Mental Disorder Symptoms among Public Safety Personnel in Canada.
|Title||Mental Disorder Symptoms among Public Safety Personnel in Canada.|
|Publication Type||Journal Article|
|Year of Publication||2017|
|Authors||R Carleton N, Afifi TO, Turner S, Taillieu T, Duranceau S, LeBouthillier DM, Sareen J, Ricciardelli R, MacPhee RS, Groll D, Hozempa K, Brunet A, Weekes JR, Griffiths CT, Abrams KJ, Jones NA, Beshai S, Cramm HA, Dobson KS, Hatcher S, Keane TM, Stewart SH, Asmundson GJG|
|Journal||Can J Psychiatry|
|Date Published||2017 Jan 01|
BACKGROUND: Canadian public safety personnel (PSP; e.g., correctional workers, dispatchers, firefighters, paramedics, police officers) are exposed to potentially traumatic events as a function of their work. Such exposures contribute to the risk of developing clinically significant symptoms related to mental disorders. The current study was designed to provide estimates of mental disorder symptom frequencies and severities for Canadian PSP.METHODS: An online survey was made available in English or French from September 2016 to January 2017. The survey assessed current symptoms, and participation was solicited from national PSP agencies and advocacy groups. Estimates were derived using well-validated screening measures.RESULTS: There were 5813 participants (32.5% women) who were grouped into 6 categories (i.e., call center operators/dispatchers, correctional workers, firefighters, municipal/provincial police, paramedics, Royal Canadian Mounted Police).
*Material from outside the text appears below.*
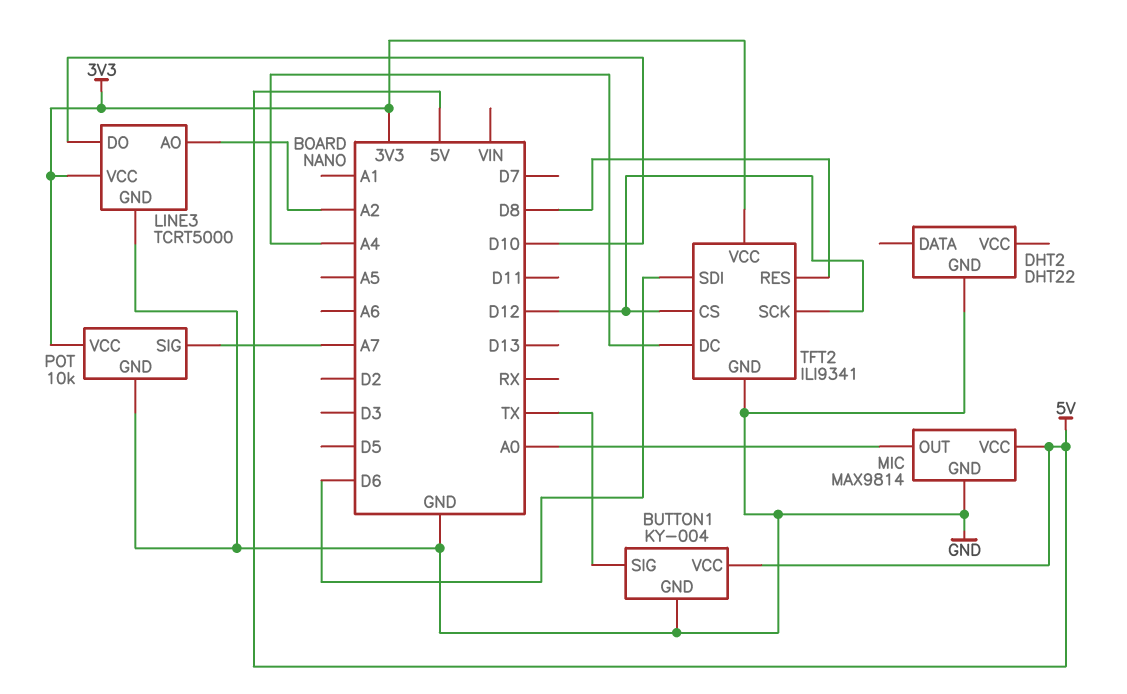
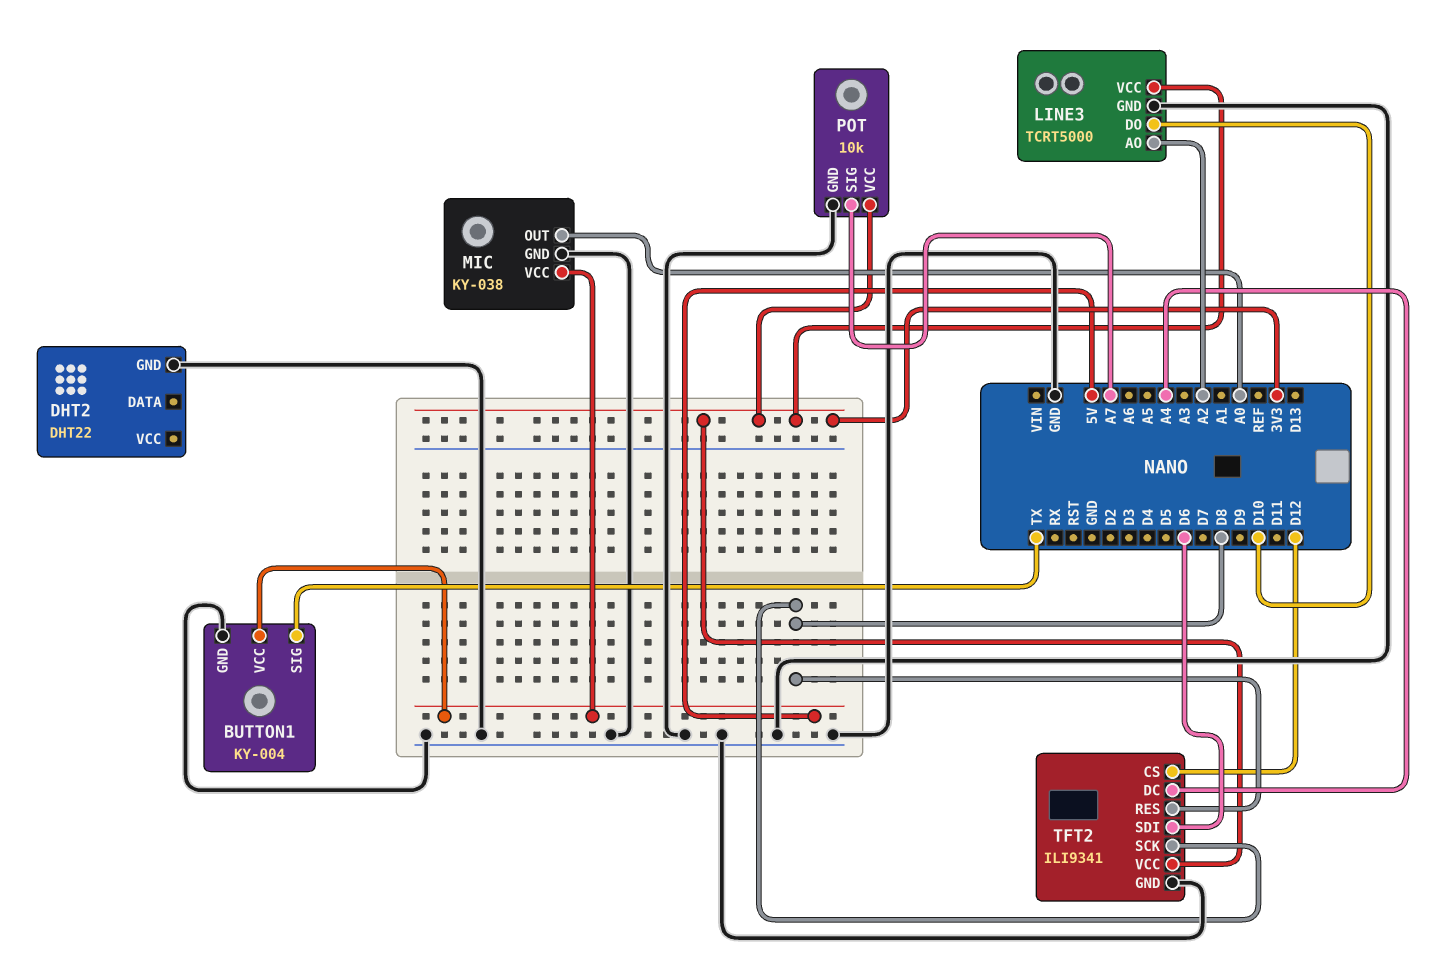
MIC: MAX9814 -> KY-038
TFT2 pin SCK: D12 -> D8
Substantial proportions of participants reported current symptoms consistent with 1 (i.e., 15.1%) or more (i.e., 26.7%) mental disorders based on the screening measures. There were significant differences across PSP categories with respect to proportions screening positive based on each measure.INTERPRETATION: The estimated proportion of PSP reporting current symptom clusters consistent with 1 or more mental disorders appears higher than previously published estimates for the general population; however, direct comparisons are impossible because of methodological differences. The available data suggest that Canadian PSP experience substantial and heterogeneous difficulties with mental health and underscore the need for a rigorous epidemiologic study and category-specific solutions.